Moody’s Downgrades Credit Ratings for 10 Banks

Moody’s Downgrades Credit Ratings for 10 Banks

Moody’s moved to downgrade credit ratings for ten U.S. banks this week, citing concerns about funding risks and profitability challenges within the banking sector. In addition, the firm also confirmed that it has placed six of the nation’s largest banks under review for possible downgrades of their own.

Concerns about credit ratings amid banking uncertainty

According to Moody’s second quarter filings from many U.S. banks suggest trouble ahead. In a note explaining the credit ratings downgrade, the company said:

“Many banks’ second-quarter results showed growing profitability pressures that will reduce their ability to generate internal capital.” 

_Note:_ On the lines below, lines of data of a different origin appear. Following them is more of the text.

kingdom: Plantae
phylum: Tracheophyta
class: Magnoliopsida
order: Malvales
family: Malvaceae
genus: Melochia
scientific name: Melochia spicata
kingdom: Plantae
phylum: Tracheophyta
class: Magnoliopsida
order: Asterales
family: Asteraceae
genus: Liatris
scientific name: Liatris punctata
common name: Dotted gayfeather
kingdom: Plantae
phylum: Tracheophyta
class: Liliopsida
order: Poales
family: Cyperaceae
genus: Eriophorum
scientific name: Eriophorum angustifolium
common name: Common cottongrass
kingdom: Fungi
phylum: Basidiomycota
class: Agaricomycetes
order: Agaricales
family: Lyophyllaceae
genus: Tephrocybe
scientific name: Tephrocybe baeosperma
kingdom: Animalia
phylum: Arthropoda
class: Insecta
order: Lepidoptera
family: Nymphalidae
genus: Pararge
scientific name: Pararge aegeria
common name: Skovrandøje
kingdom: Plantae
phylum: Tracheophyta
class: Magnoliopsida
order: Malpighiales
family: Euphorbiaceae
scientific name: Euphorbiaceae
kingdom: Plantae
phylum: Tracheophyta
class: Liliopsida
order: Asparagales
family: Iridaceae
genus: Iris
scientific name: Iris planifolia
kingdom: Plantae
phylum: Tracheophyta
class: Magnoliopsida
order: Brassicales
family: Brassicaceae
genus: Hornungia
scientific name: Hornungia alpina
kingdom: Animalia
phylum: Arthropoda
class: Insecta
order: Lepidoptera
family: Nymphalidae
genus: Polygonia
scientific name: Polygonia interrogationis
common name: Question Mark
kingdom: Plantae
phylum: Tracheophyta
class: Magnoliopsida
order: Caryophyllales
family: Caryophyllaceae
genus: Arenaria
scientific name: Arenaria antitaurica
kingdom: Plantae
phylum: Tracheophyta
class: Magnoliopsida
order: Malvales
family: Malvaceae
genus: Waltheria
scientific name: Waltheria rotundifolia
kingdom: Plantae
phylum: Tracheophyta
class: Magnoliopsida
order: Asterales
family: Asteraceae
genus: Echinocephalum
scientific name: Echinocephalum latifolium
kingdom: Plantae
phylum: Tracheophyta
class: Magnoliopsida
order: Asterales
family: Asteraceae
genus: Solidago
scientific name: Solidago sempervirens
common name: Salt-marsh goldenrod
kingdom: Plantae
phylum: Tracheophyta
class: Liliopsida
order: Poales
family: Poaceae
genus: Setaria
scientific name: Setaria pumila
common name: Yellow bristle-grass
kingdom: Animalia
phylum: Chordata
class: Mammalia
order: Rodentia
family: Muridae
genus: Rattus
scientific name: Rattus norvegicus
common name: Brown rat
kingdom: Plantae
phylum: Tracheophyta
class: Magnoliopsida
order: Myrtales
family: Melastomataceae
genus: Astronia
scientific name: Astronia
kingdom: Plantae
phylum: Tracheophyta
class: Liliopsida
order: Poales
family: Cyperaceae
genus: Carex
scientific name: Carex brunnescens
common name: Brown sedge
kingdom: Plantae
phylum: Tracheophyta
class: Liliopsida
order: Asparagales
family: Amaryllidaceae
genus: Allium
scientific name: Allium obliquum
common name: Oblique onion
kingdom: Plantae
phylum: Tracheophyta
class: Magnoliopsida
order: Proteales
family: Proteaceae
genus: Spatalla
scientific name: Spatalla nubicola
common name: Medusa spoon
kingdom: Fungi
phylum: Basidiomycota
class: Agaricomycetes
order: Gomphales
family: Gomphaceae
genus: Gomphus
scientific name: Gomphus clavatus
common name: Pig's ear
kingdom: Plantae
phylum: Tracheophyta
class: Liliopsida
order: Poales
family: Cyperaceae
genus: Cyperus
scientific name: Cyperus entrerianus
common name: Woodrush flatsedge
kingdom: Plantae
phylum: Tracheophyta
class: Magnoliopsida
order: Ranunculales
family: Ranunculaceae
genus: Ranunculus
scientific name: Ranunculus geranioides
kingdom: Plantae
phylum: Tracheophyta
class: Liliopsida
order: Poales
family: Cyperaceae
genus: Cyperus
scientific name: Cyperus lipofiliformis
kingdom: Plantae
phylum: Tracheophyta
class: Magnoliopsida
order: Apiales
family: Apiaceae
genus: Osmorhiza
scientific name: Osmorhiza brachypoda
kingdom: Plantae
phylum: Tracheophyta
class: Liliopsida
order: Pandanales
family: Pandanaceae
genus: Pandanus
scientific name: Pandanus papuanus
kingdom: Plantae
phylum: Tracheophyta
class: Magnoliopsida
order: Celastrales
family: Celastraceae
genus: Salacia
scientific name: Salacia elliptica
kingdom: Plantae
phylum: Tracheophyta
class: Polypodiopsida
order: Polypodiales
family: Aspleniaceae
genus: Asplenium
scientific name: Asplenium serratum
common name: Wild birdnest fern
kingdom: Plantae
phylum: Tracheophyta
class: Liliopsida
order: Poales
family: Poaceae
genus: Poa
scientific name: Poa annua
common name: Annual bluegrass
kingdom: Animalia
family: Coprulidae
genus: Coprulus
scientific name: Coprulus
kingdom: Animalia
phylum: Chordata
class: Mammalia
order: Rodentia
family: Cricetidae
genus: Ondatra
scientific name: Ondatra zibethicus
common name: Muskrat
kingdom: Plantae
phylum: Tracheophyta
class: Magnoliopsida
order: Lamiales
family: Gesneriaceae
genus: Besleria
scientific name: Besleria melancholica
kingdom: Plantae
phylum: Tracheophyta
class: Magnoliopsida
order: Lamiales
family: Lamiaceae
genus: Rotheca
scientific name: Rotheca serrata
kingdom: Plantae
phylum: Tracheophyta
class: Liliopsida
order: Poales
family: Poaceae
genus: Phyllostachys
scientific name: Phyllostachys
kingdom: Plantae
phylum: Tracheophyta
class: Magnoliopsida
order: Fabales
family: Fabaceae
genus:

Moody’s also expressed concerns that a potential 2024 recession could add to those pressures. The agency noted that a decline in asset quality could seriously impact those banks’ commercial real estate portfolios. Factors like higher interest rates and reduced CRE credit were blamed for the increased risk.

Downgrades for banks of all sizes

The ten banks directly affected by the credit ratings downgrade are all small and mid-sized banks. They include Amarillo National Bancorp, Associated Banc-Corp, BOK Financial Corporation, Commerce Bancshares, Fulton Financial Corporation, M&T Bank Corporation, Old National Bancorp, Pinnacle Financial Partners, Prosperity Bancshares, and Webster Financial Corporation.

The six banks placed under review are: Bank of New York Mellon Corporation, Cullen/Frost Bankers, Northern Trust Corporation, State Street Corporation, Truist Financial Corporation, and U.S. Bancorp.

The agency also announced that it has changed its outlook from stable to negative for the following eleven banks:

Ally Financial, Bank OZK, Cadence Bank, Capital One Financial Corporation, Citizens Financial Group, F.N.B. Corporation, Fifth Third Bancorp, Huntington Bancshares, PNC Financial Services Group, Regions Financial Corporation, and Simmons First National Corporation.

The Moody’s credit ratings downgrade comes on the heels of a Fitch downgrade of the nation’s credit rating. Though talk of recession has waned in recent weeks, these and other moves by ratings agencies confirm that worries about the financial sector and overall economy may not be going away any time soon.